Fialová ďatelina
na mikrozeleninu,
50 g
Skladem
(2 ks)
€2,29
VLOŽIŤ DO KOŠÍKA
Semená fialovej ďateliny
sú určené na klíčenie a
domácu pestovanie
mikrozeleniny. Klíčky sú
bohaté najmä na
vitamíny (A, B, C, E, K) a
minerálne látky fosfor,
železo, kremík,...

..............................

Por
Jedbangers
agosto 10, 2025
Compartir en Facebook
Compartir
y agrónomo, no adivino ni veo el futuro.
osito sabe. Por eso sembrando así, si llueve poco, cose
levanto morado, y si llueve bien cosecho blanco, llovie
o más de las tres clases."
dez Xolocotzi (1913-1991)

..............................

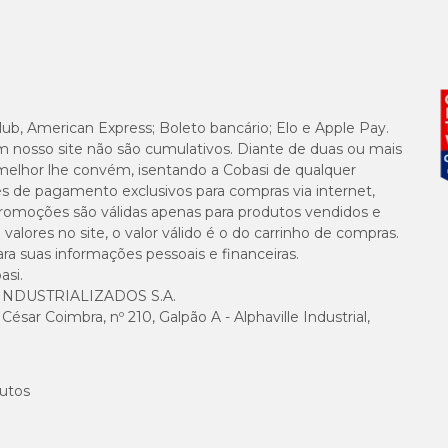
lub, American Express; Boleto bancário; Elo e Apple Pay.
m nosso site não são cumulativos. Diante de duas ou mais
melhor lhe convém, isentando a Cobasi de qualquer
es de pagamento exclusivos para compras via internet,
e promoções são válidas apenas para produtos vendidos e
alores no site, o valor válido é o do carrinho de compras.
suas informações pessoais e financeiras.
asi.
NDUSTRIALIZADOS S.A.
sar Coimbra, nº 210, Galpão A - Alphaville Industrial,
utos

..............................

• Job item:
Return each line above that contains the word "para".

• Written solution:
es de pagamento exclusivos para compras via internet,
e promoções são válidas apenas para produtos vendidos e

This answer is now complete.